Le chevalier ne bougeait pas.
— Je n’allais tout de même pas lever la main sur elle.
L’elfe leva la tête et l'observa d’un air intrigué.
— Je ne parle pas de la molester. Tu aurais pu la mettre à terre et l’empêcher de s’enfuir.
— C’est plutôt brutal comme comportement, surtout envers une demoiselle.
— C’est une femme scorpion. Elle est plus résistante qu’une femme normale.
— C’en est une quand même... Elle n'a pas voulu de répondre à mes interrogations.
Endyl prit un air moqueur.
— J’imagine qu’elle devait sûrement être perturbée par ton petit câlin. N'empêche, c'est la première fois que je vois un homme aussi calme devant une telle créature. Pour ça, je te félicite.
Rasgado sourit. Malgré son apparence, l’avoir près de lui ne le dérangeait pas.
— Dommage qu’elle soit si farouche. J’aurais aimé savoir ce qui a pu l’effrayer chez nous.
L'elfe poursuivit dans la plaisanterie.
— Ton impressionnante carrure. Elle a eu le temps de l’admirer je pense.
— Je vois que tu es taquin.

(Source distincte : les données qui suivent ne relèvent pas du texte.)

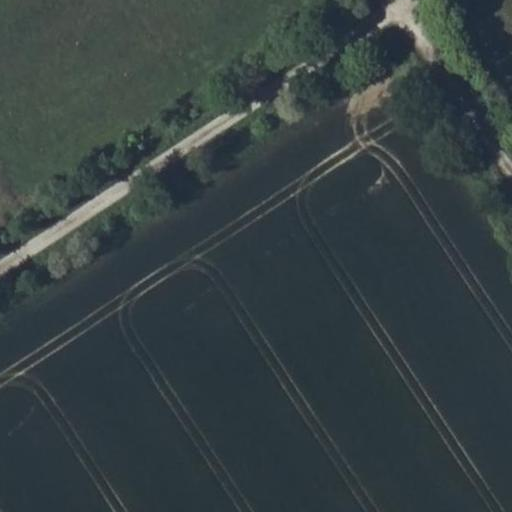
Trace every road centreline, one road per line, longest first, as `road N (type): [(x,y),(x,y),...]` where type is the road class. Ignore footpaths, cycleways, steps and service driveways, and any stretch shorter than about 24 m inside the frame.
road 1 (track): [(424,0),(0,275)]
road 2 (track): [(511,185),(388,0)]
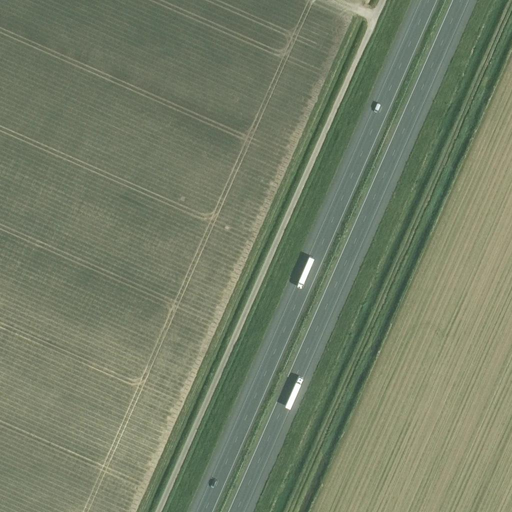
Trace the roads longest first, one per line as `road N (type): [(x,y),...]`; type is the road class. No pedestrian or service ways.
road 1 (motorway): [(236,511),(461,0)]
road 2 (unclassified): [(383,0),(158,511)]
road 3 (motorway): [(429,0),(204,511)]
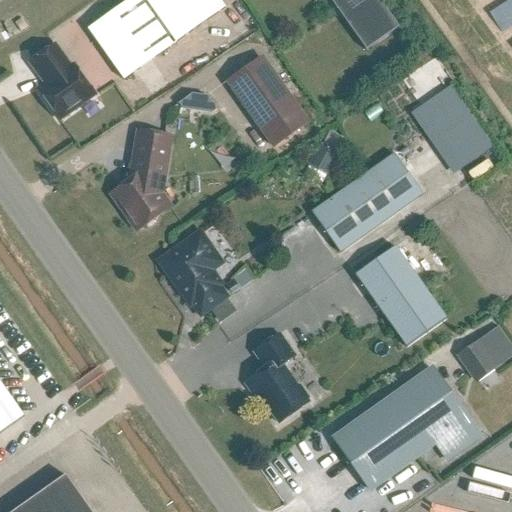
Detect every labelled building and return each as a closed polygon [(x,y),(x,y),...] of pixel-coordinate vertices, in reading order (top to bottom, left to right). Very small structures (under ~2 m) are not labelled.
[(176,45),(144,0),(131,0),(88,31),(124,82),(176,45)] [(225,10),(218,0),(144,0),(176,45),(225,10)] [(399,29),(378,0),(329,0),(366,52),(399,29)] [(71,69),(55,46),(30,64),(46,86),(38,91),(59,121),(95,96),(74,66),(71,69)] [(275,148),(307,125),(261,60),(228,83),(275,148)] [(447,176),(489,149),(448,85),(406,112),(447,176)] [(154,179),(163,181),(171,137),(139,132),(131,181),(111,195),(138,233),(142,230),(147,231),(156,224),(157,219),(170,209),(153,185),(154,179)] [(337,153),(344,140),(331,133),(324,146),(337,153)] [(329,177),(339,155),(318,144),(307,166),(329,177)] [(340,255),(423,196),(394,156),(311,214),(340,255)] [(224,268),(200,234),(159,263),(170,278),(169,278),(170,279),(175,285),(174,285),(175,286),(190,308),(192,307),(201,319),(228,299),(220,287),(221,286),(213,275),(224,268)] [(447,321),(395,248),(356,276),(407,349),(447,321)] [(266,370),(245,384),(258,403),(262,400),(279,425),(309,404),(307,401),(307,398),(301,389),(298,388),(282,367),(295,358),(279,336),(254,354),(266,370)] [(456,358),(476,386),(497,370),(478,343),(456,358)] [(433,371),(334,441),(370,491),(435,445),(446,461),(480,437),(433,371)] [(0,435),(24,418),(0,384),(0,435)] [(90,511),(65,477),(15,511),(90,511)]
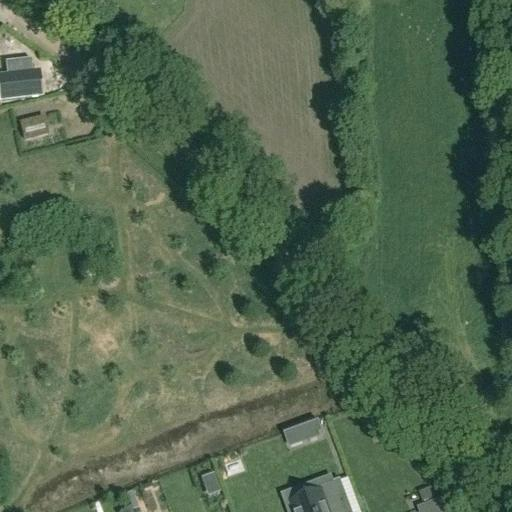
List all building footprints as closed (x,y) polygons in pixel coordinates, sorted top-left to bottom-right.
[(12,66),(13,83),(33,80),(31,64),(12,66)] [(14,134),(38,128),(36,122),(13,128),(14,134)] [(323,434),(319,423),(285,435),(285,436),(298,431),(302,442),(320,435),(323,434)] [(351,511),(340,482),(320,489),(321,494),(291,505),(293,511),(351,511)] [(445,511),(440,503),(419,511),(445,511)]
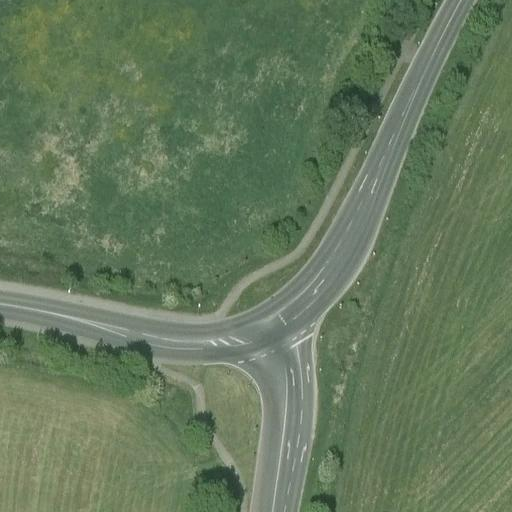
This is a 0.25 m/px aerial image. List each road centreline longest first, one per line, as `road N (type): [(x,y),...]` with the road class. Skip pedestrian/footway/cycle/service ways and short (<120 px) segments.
road 1 (secondary): [(462,0),(353,236),(328,274),(275,323)]
road 2 (secondary): [(0,305),(168,345),(248,337),(275,323)]
road 3 (tertiary): [(275,323),(293,376),(280,511)]
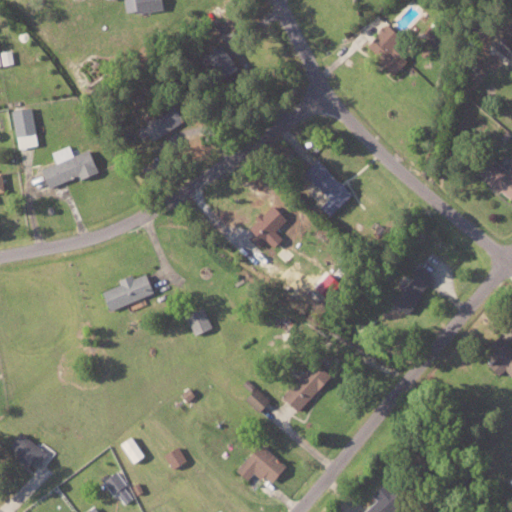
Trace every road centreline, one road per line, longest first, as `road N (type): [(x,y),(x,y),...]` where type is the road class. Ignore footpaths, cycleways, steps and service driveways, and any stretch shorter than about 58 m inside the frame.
road 1 (residential): [(0,256),(70,244),(156,207),(322,84)]
road 2 (residential): [(277,0),(346,116),(511,263)]
road 3 (residential): [(293,511),(511,252)]
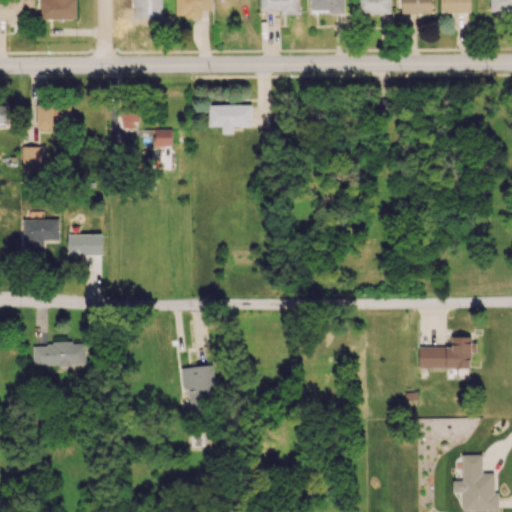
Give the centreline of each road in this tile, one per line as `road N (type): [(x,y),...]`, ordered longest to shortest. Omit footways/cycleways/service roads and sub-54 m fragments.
road 1 (secondary): [(511,65),(0,67)]
road 2 (residential): [(511,303),(0,301)]
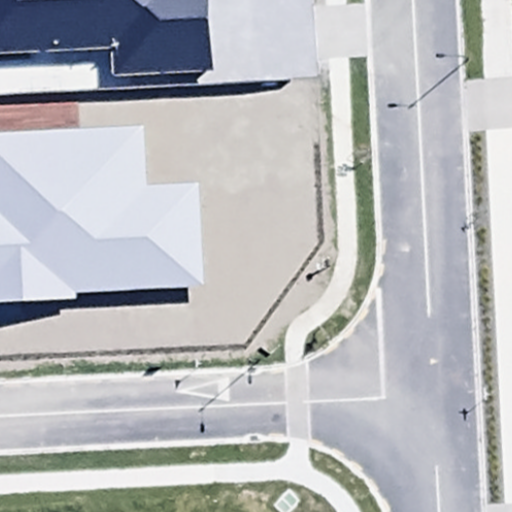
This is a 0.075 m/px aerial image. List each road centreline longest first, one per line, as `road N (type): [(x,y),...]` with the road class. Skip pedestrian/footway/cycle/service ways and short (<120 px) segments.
road 1 (residential): [(0,421),(435,398)]
road 2 (residential): [(435,398),(413,0)]
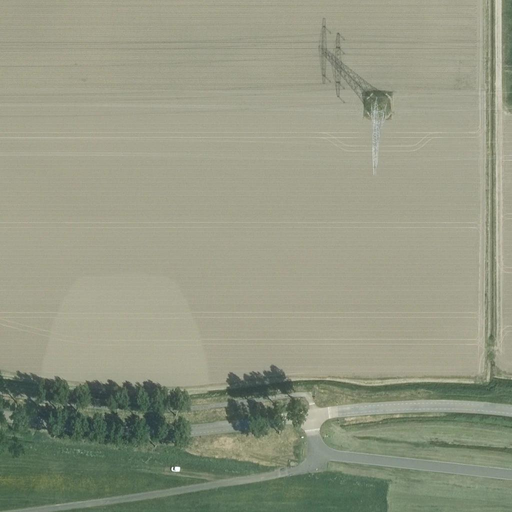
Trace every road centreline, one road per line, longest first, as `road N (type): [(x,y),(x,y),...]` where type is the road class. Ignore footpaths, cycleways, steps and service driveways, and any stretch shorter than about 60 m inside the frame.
road 1 (unclassified): [(310,416),(165,433),(0,416)]
road 2 (unclassified): [(26,511),(285,473),(309,467),(315,453)]
road 3 (unclassified): [(511,412),(429,406),(310,416)]
road 4 (unclassified): [(511,474),(315,453)]
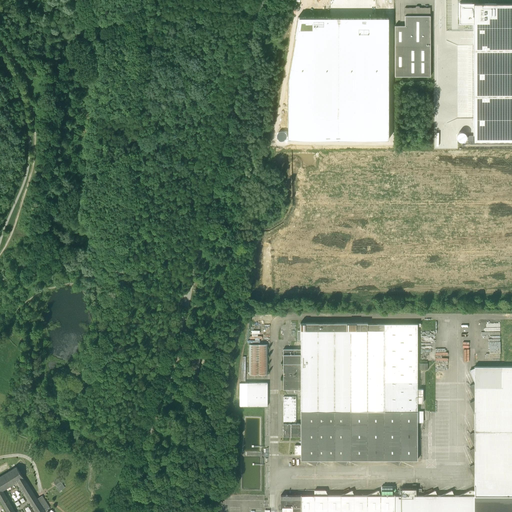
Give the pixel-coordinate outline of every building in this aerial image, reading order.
[(459,15),(459,23),(473,23),(473,135),(468,135),(468,142),(511,141),(511,3),(472,3),(472,4),(460,4),(460,15),(459,15)] [(394,77),(430,76),(430,8),(419,8),(419,7),(416,7),(416,8),(405,8),(405,26),(395,26),(394,77)] [(288,83),(288,140),(389,140),(389,18),(327,18),(327,17),(298,17),(294,38),(295,38),(288,83)] [(283,436),(288,436),(301,436),(301,445),(295,445),(295,454),(301,454),(301,460),(305,460),(316,465),(318,460),(334,460),(345,465),(348,460),(387,460),(398,465),(401,460),(417,460),(417,423),(423,423),(423,411),(417,411),(417,403),(423,403),(423,389),(417,389),(417,324),(367,324),(367,323),(300,323),(300,330),(301,330),(301,349),(283,349),(283,390),(301,390),(301,423),(283,423),(283,436)] [(250,344),(250,374),(268,374),(268,344),(250,344)] [(189,378),(197,379),(201,356),(193,354),(189,378)] [(418,489),(418,495),(416,495),(416,489),(402,489),(402,495),(399,495),(399,493),(395,493),(395,495),(380,495),(378,490),(367,495),(354,495),(352,490),(341,495),(328,495),(325,490),(314,490),(314,495),(281,495),(281,507),(284,507),(283,511),(511,511),(511,366),(474,366),(474,368),(469,370),(474,382),(474,384),(469,386),(474,398),(474,400),(469,402),(474,414),(474,432),(469,435),(474,446),(474,448),(469,451),(474,463),(474,464),(469,467),(474,479),(474,490),(470,490),(459,495),(454,495),(452,490),(440,495),(438,495),(435,490),(423,495),(423,492),(421,492),(421,489),(418,489)] [(267,406),(267,383),(239,383),(239,406),(267,406)] [(283,422),(288,422),(296,422),(296,397),(283,396),(283,422)] [(50,507),(42,495),(37,499),(31,489),(17,467),(13,469),(0,476),(0,499),(7,511),(47,511),(48,511),(47,511),(43,511),(45,511),(44,511),(50,507)] [(64,480),(62,477),(59,479),(59,478),(54,482),(57,486),(56,487),(59,491),(65,487),(61,482),(64,480)]
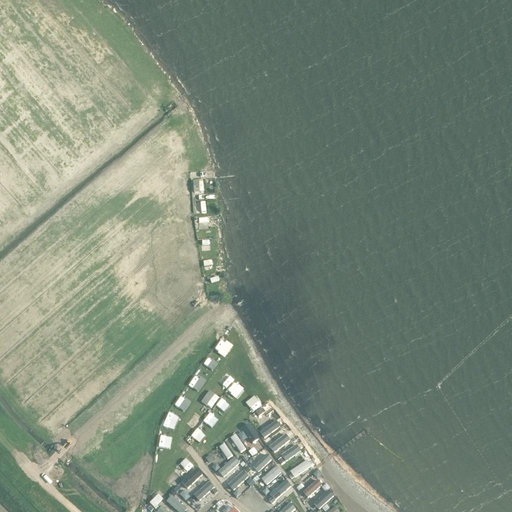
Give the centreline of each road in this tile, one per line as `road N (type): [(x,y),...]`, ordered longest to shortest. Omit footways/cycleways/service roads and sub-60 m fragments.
road 1 (track): [(126,511),(155,417),(200,342),(181,178)]
road 2 (track): [(192,454),(245,383),(220,362),(178,415),(185,446),(159,468)]
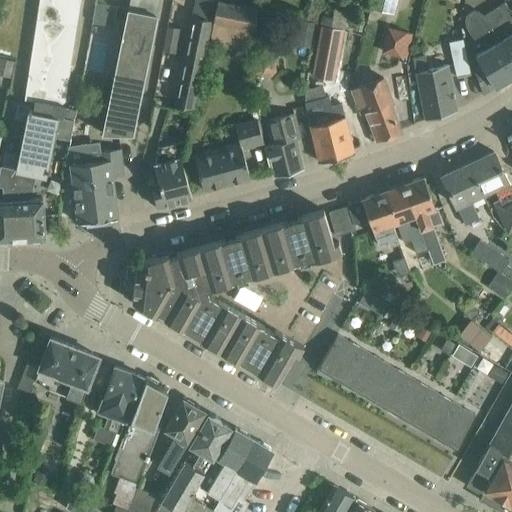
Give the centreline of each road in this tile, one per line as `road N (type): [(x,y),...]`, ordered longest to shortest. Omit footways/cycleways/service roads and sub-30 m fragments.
road 1 (residential): [(65,276),(113,241),(343,176),(511,99)]
road 2 (residential): [(440,511),(96,311),(65,276)]
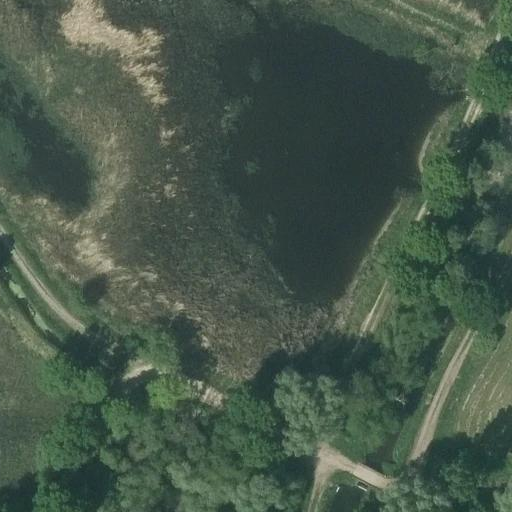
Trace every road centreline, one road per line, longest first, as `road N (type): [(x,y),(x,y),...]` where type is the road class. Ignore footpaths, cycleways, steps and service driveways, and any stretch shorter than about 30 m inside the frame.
road 1 (track): [(394,486),(511,231)]
road 2 (track): [(142,373),(394,486)]
road 3 (track): [(0,233),(66,319),(142,373)]
road 4 (track): [(36,511),(142,373)]
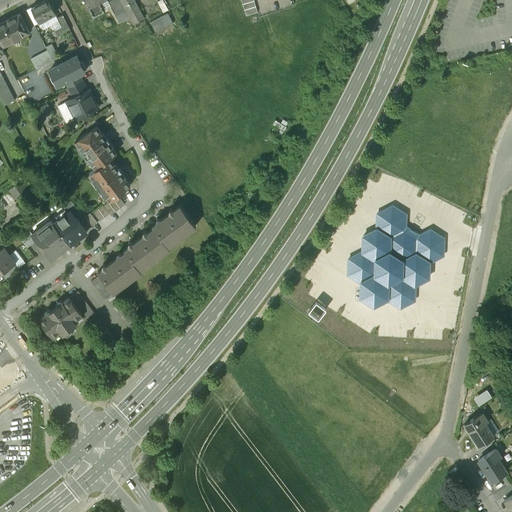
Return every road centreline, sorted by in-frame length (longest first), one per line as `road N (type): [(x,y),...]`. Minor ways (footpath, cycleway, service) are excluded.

J’ai vraiment vu de la peur dans son regard. Je sens qu’elle n'est pas dangereuse… On doit savoir où elle va. Tu pourrais la suivre ? Elle te conduira sûrement à Argol. Il faut le retrouver et le ramener au refuge. Avec ton costume de feuilles, tu pourrais rester discret ?
Ce fut au tour d’Endyl de sourire.
— Tu me demandes ça ? Vraiment ? Pas de problème. Je t’enverrai une missive dès que j’ai du nouveau. »

Rasgado le remercia puis l’elfe aux cheveux d’argent se lança à la poursuite d’Anna. C’était l’objectif du jour : retrouver le chevalier captif et le ramener.